Cybersecurity researcher Viktor Markopoulos from FireTail first revealed the flaw. It involves hidden characters in text that Gemini reads as commands, even though people cannot see them (via BleepingComputer). These invisible instructions can change how the model behaves, making it do things the user did not intend. The attack is hard to spot because it uses control characters or Unicode symbols that do not show up on screen but are still read by the AI.

Markopoulos demonstrated that this vulnerability could be weaponized through simple text-based inputs like calendar invites or emails. For instance, an email that looks entirely harmless could contain hidden instructions, causing Gemini to misinterpret or rewrite data when summarizing or interacting with that text. In his tests, Gemini could be coaxed into changing meeting details or generating misleading outputs, all triggered by characters a human wouldn’t even know were there.

What’s even more alarming is that when the same attack was tested against other major AI systems like OpenAI’s ChatGPT, Anthropic’s Claude, and Microsoft’s Copilot, those models either sanitized or rejected the hidden inputs. Gemini, however, along with Elon Musk’s Grok and China’s DeepSeek, failed to block them.

Credit: Viktor Markopoulos / FireTail

Google dismisses exploit as social engineering

Despite the clear security implications, Google has decided not to address the issue. In a response to FireTail’s report, the company classified ASCII smuggling as a “social engineering” problem rather than a technical vulnerability. In simpler terms, Google is suggesting that the issue arises from users being tricked, not from a flaw in the model’s design.

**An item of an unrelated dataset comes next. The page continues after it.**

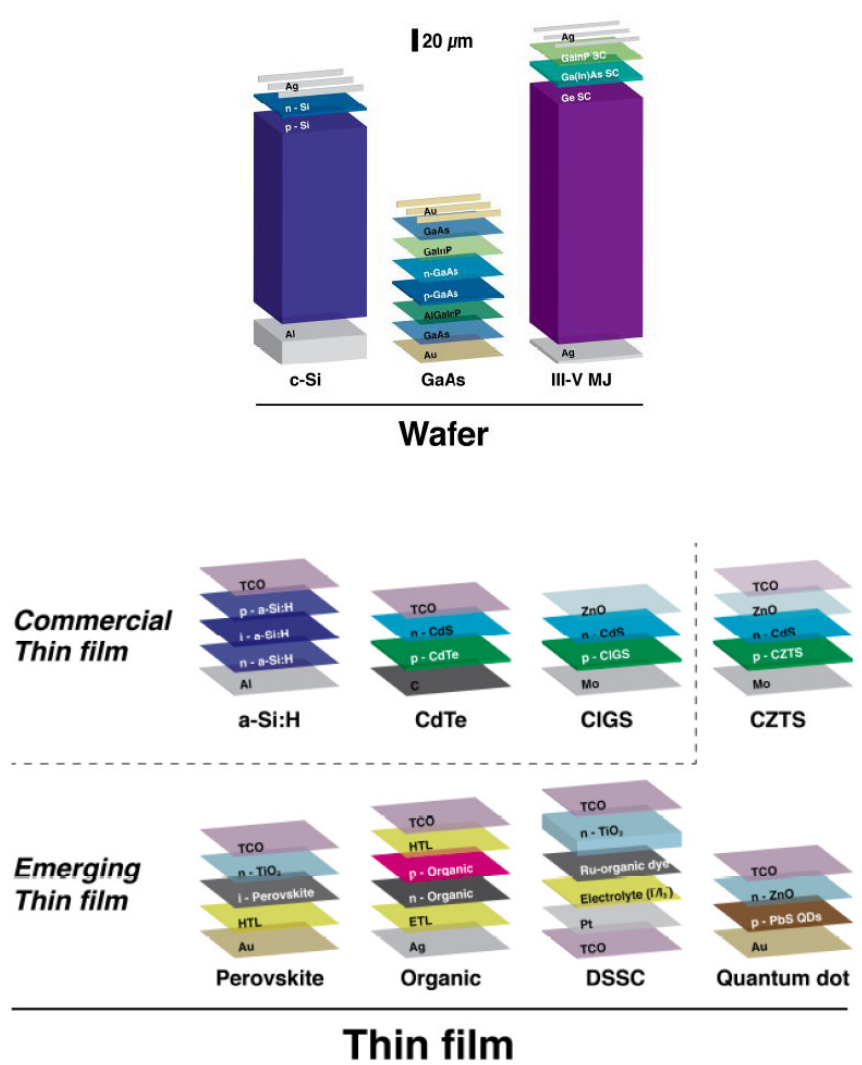
Fig. 9. – Typical solar PV device structures, divided into wafer-based and thin-film technologies. Primary absorber layers are labeled in white, and thicknesses are shown to scale. c-Si encom- passes sc-Si and mc-Si technologies. GaAs cells use thin absorbing films but require wafers as templates for crystal growth. For III-V multijunctions, sub-cells are shown for the industry- standard GaInP/Ga(In)As/Ge triple-junction cell, and some interface layers are omitted for simplicity. A representative single-junction a-Si:H PV structure is shown here, although PV performance parameters used elsewhere correspond to an a-Si:H/nc-Si:H/nc-Si:H triple-junction cell. Front contact grids are omitted for thin-film technologies since the metals used for those grids do not directly contact the active layers and are thus more fungible than those used for wafer-based technologies. The figure is taken from ref.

Google-response-to-Gemini-flawCredit: Viktor Markopoulos / FireTail

Google’s decision could worry some users. Because Gemini works closely with email, scheduling, and document systems, there is a risk that it might expose confidential information or help spread misinformation in corporate networks. Google maintains that this attack is not a system flaw, but others may see it as a gap in how AI reads text compared to humans. Attackers often exploit this kind of difference.

Meanwhile, Google has patched other Gemini-related vulnerabilities this year, including issues in logs, search summaries, and browsing histories known as the “Gemini Trifecta.”